### READING PASSAGE
-- start --
Representation of Decision Trees

Before looking into what a DT can do, or even how we can build one, we need to understand the basic concepts behind the data structure.

A DT outputs a prediction based on some input attributes. There are two different kinds of DTs: classification and regression trees. There are no differences in the types of inputs; both can take continuous or symbolic values. It's the output that determines the type of tree. A DT with continuous outputs is known as a regression tree, and classification trees output categorical values instead as summarized in Table 26.1.

Table 26.1. Two Different Varieties of DTs Distinguished by the Type of Result Returned
Tree Type	Prediction	Data Type
Classification	Categorical	Symbol
Regression	Continuous	Real number

The first subsection explains data samples and their relevance. These are processed by DTs and often serve as the input/output format, too. Then we investigate the representation of the tree, revealing what makes them so simple and fast. Finally, the important parts of the tree such as the decision nodes and leaves are examined further.

Data Samples

Data is a fundamental requirement of pattern recognition, and even machine learning generally. Data is often expressed as individual samples also known as cases, instances, patterns, and, no doubt, many other things.

Essentially, a data sample is a set of attributes, a.k.a. predictor variables. Each attribute can be a continuous value (that is, floating-point number) or a symbol (that is, unordered discrete values). These attributes can represent just about anything conceptually; in the context of weapons, properties such as weight, firing rate, and maximum ammo would be attributes.

There is an additional attribute with a special meaning, known as a response variable (or dependent variable). It can be a symbol representing discrete categories (for classification) or a continuous value (for regression). This is the criteria for making decisions on each of the samples for both classification and regression problems.

Table 26.2 shows the problem of predicting the total damage inflicted based on the properties of the weapon. Damage is used as the response variable, so the others are predictor variables. Weight and type are categorical, whereas the rest are continuous.
-- end --
### TO DO
1. List the other names that the decision tree passage gives for individual data samples.
2. Please copy word for word the section of the decision tree passage that opens with the words containing "There is an" and closes with "rest are continuous.".
These records come from a different source than the decision tree passage.

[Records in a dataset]
-- start --
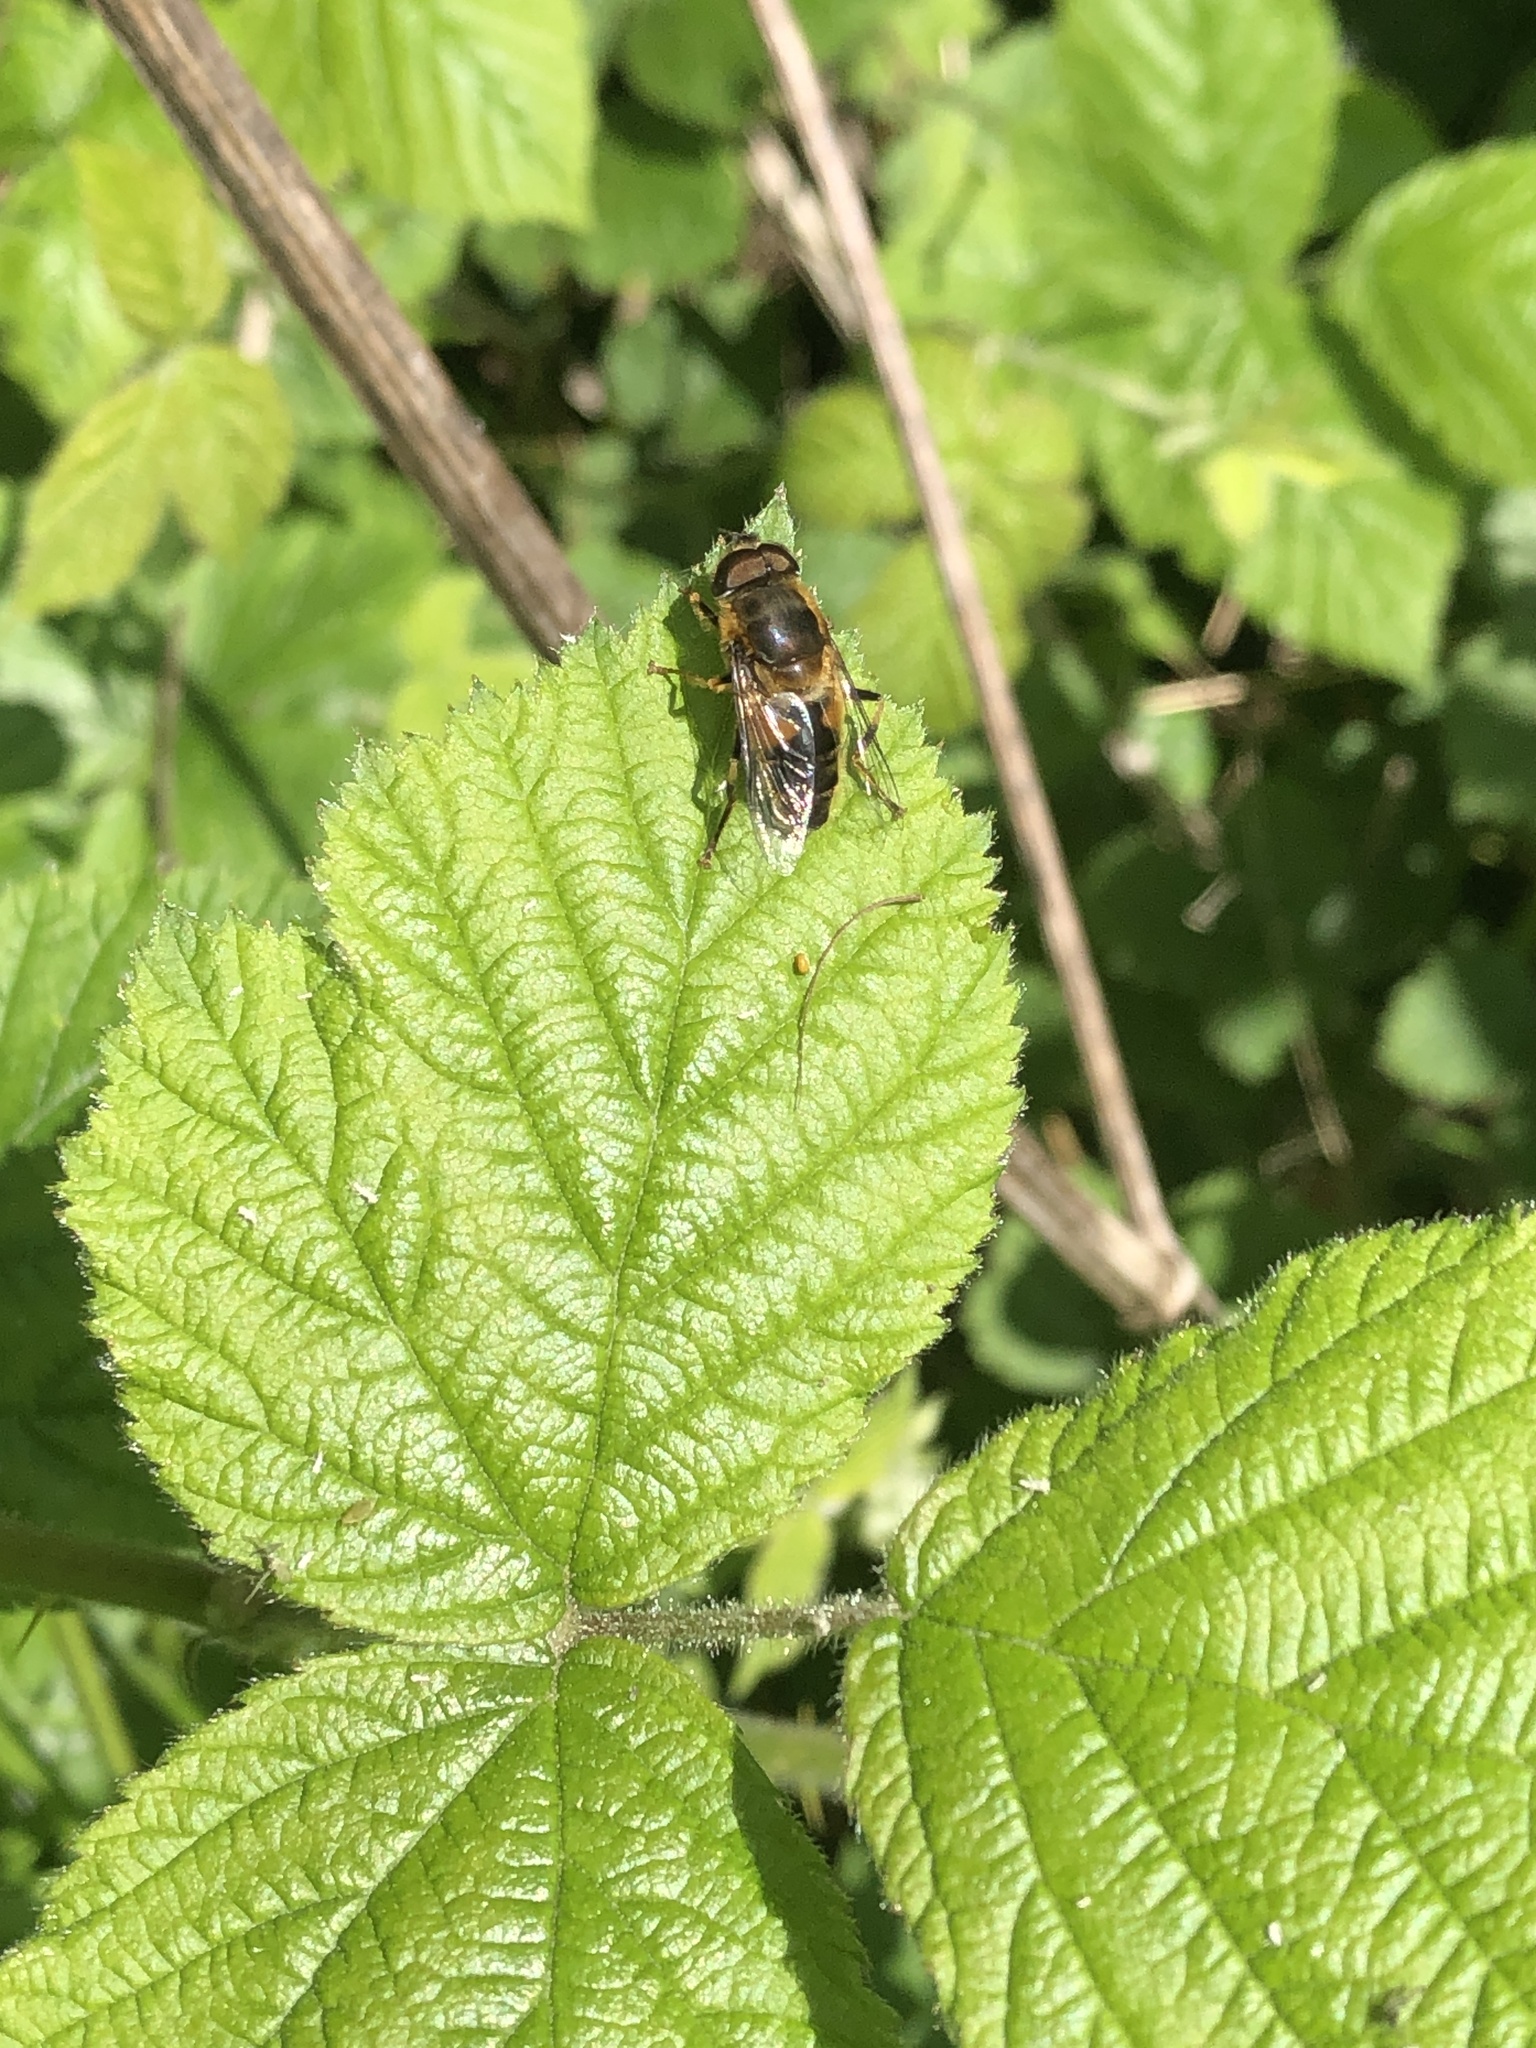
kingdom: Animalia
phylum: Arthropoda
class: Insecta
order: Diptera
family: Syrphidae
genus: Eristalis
-- end --
-- start --
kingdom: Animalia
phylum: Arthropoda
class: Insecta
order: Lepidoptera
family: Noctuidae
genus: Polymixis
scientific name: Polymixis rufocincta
-- end --
### SOLUTIONS TO THE EXERCISE
1. cases, instances, patterns

2.
There is an additional attribute with a special meaning, known as a response variable (or dependent variable). It can be a symbol representing discrete categories (for classification) or a continuous value (for regression). This is the criteria for making decisions on each of the samples for both classification and regression problems.

Table 26.2 shows the problem of predicting the total damage inflicted based on the properties of the weapon. Damage is used as the response variable, so the others are predictor variables. Weight and type are categorical, whereas the rest are continuous.